Babacan, altılı masadaki aday belirlenirken, HDP’nin de açıklamasının dikkat edilmesi gereken bir husus olduğunu belirterek, “HDP’li yetkililerden gelen açıklamalara baktığımızda, altılı masanın adayı eğer kendilerinin de destekleyebileceği bir isim olursa rahatlıkla bu desteği verebileceklerini söylüyorlar ve kendilerinin aday çıkarmayacaklarından söz ediyor.” şeklinde konuştu.
“Tabelayı indirmekle talebi yok edemezsiniz”
“HDP’nin temsil ettiği siyasi çizginin daha önceki dönemlerde ifade edildiği partiler vardı.” Diyen Babacan, şu şekilde konuştu:
“Kaç tane parti kapatıldı. Bitti mi? Harfler değişiyor, tekrar kuruluyor. Çünkü toplumda bir talep olduktan sonra siz bir tüzel kişiliği kapatmakla, tabelayı indirmekle toplumdaki o talebi yok edemezsiniz. Önemli olan iktidarın o talebi anlamaya çalışması. Siz bir partinin tüzel kişiliğini mahkeme kanalıyla kapattınız diyelim. 5-6 milyon insan oy vermiş. Onların taleplerini yok edebiliyor musunuz?”
“Rusya’ya yalvarıyorsunuz, ‘katil’ dediğinizi kucaklıyorsunuz”

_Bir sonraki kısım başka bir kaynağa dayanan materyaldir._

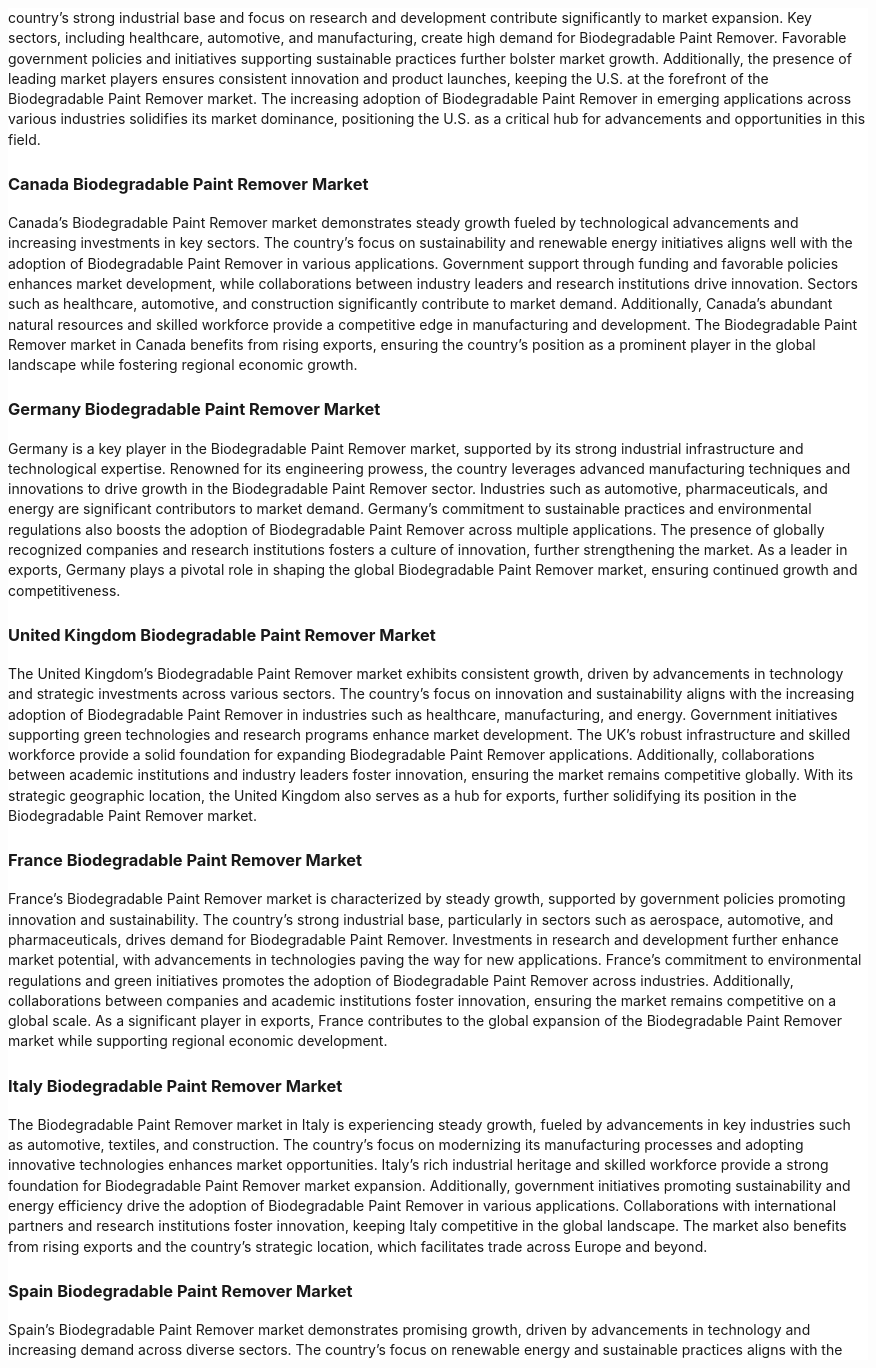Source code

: country&rsquo;s strong industrial base and focus on research and development contribute significantly to market expansion. Key sectors, including healthcare, automotive, and manufacturing, create high demand for Biodegradable Paint Remover. Favorable government policies and initiatives supporting sustainable practices further bolster market growth. Additionally, the presence of leading market players ensures consistent innovation and product launches, keeping the U.S. at the forefront of the Biodegradable Paint Remover market. The increasing adoption of Biodegradable Paint Remover in emerging applications across various industries solidifies its market dominance, positioning the U.S. as a critical hub for advancements and opportunities in this field.</p><h3>Canada Biodegradable Paint Remover Market</h3><p>Canada&rsquo;s Biodegradable Paint Remover market demonstrates steady growth fueled by technological advancements and increasing investments in key sectors. The country&rsquo;s focus on sustainability and renewable energy initiatives aligns well with the adoption of Biodegradable Paint Remover in various applications. Government support through funding and favorable policies enhances market development, while collaborations between industry leaders and research institutions drive innovation. Sectors such as healthcare, automotive, and construction significantly contribute to market demand. Additionally, Canada&rsquo;s abundant natural resources and skilled workforce provide a competitive edge in manufacturing and development. The Biodegradable Paint Remover market in Canada benefits from rising exports, ensuring the country&rsquo;s position as a prominent player in the global landscape while fostering regional economic growth.</p><h3>Germany Biodegradable Paint Remover Market</h3><p>Germany is a key player in the Biodegradable Paint Remover market, supported by its strong industrial infrastructure and technological expertise. Renowned for its engineering prowess, the country leverages advanced manufacturing techniques and innovations to drive growth in the Biodegradable Paint Remover sector. Industries such as automotive, pharmaceuticals, and energy are significant contributors to market demand. Germany&rsquo;s commitment to sustainable practices and environmental regulations also boosts the adoption of Biodegradable Paint Remover across multiple applications. The presence of globally recognized companies and research institutions fosters a culture of innovation, further strengthening the market. As a leader in exports, Germany plays a pivotal role in shaping the global Biodegradable Paint Remover market, ensuring continued growth and competitiveness.</p><h3>United Kingdom Biodegradable Paint Remover Market</h3><p>The United Kingdom&rsquo;s Biodegradable Paint Remover market exhibits consistent growth, driven by advancements in technology and strategic investments across various sectors. The country&rsquo;s focus on innovation and sustainability aligns with the increasing adoption of Biodegradable Paint Remover in industries such as healthcare, manufacturing, and energy. Government initiatives supporting green technologies and research programs enhance market development. The UK&rsquo;s robust infrastructure and skilled workforce provide a solid foundation for expanding Biodegradable Paint Remover applications. Additionally, collaborations between academic institutions and industry leaders foster innovation, ensuring the market remains competitive globally. With its strategic geographic location, the United Kingdom also serves as a hub for exports, further solidifying its position in the Biodegradable Paint Remover market.</p><h3>France Biodegradable Paint Remover Market</h3><p>France&rsquo;s Biodegradable Paint Remover market is characterized by steady growth, supported by government policies promoting innovation and sustainability. The country&rsquo;s strong industrial base, particularly in sectors such as aerospace, automotive, and pharmaceuticals, drives demand for Biodegradable Paint Remover. Investments in research and development further enhance market potential, with advancements in technologies paving the way for new applications. France&rsquo;s commitment to environmental regulations and green initiatives promotes the adoption of Biodegradable Paint Remover across industries. Additionally, collaborations between companies and academic institutions foster innovation, ensuring the market remains competitive on a global scale. As a significant player in exports, France contributes to the global expansion of the Biodegradable Paint Remover market while supporting regional economic development.</p><h3>Italy Biodegradable Paint Remover Market</h3><p>The Biodegradable Paint Remover market in Italy is experiencing steady growth, fueled by advancements in key industries such as automotive, textiles, and construction. The country&rsquo;s focus on modernizing its manufacturing processes and adopting innovative technologies enhances market opportunities. Italy&rsquo;s rich industrial heritage and skilled workforce provide a strong foundation for Biodegradable Paint Remover market expansion. Additionally, government initiatives promoting sustainability and energy efficiency drive the adoption of Biodegradable Paint Remover in various applications. Collaborations with international partners and research institutions foster innovation, keeping Italy competitive in the global landscape. The market also benefits from rising exports and the country&rsquo;s strategic location, which facilitates trade across Europe and beyond.</p><h3>Spain Biodegradable Paint Remover Market</h3><p>Spain&rsquo;s Biodegradable Paint Remover market demonstrates promising growth, driven by advancements in technology and increasing demand across diverse sectors. The country&rsquo;s focus on renewable energy and sustainable practices aligns with the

Babacan, “Türkiye büyüyünce Türkiye cazip olunca sıcak para da soğuk para da geliyor. İşler kötüye gidince para çekiliyor. Sonra da gidiyorsunuz Rusya’ya ‘Doğalgaz ödemesini geç yapalım’ diye yalvarıyorsunuz. Suudi Arabistan’dan 5 milyar dolar para gelsin diye ‘Katil’ dediğiniz kişiyi kucaklıyorsunuz. ‘15 Temmuz’u finanse etti’ dediğiniz Birleşik Arap Emirlikleri’ni kucaklayıp ‘10 milyar dolar da sen ver’ diyorsunuz. Hükümetin düştüğü durum bu.” dedi.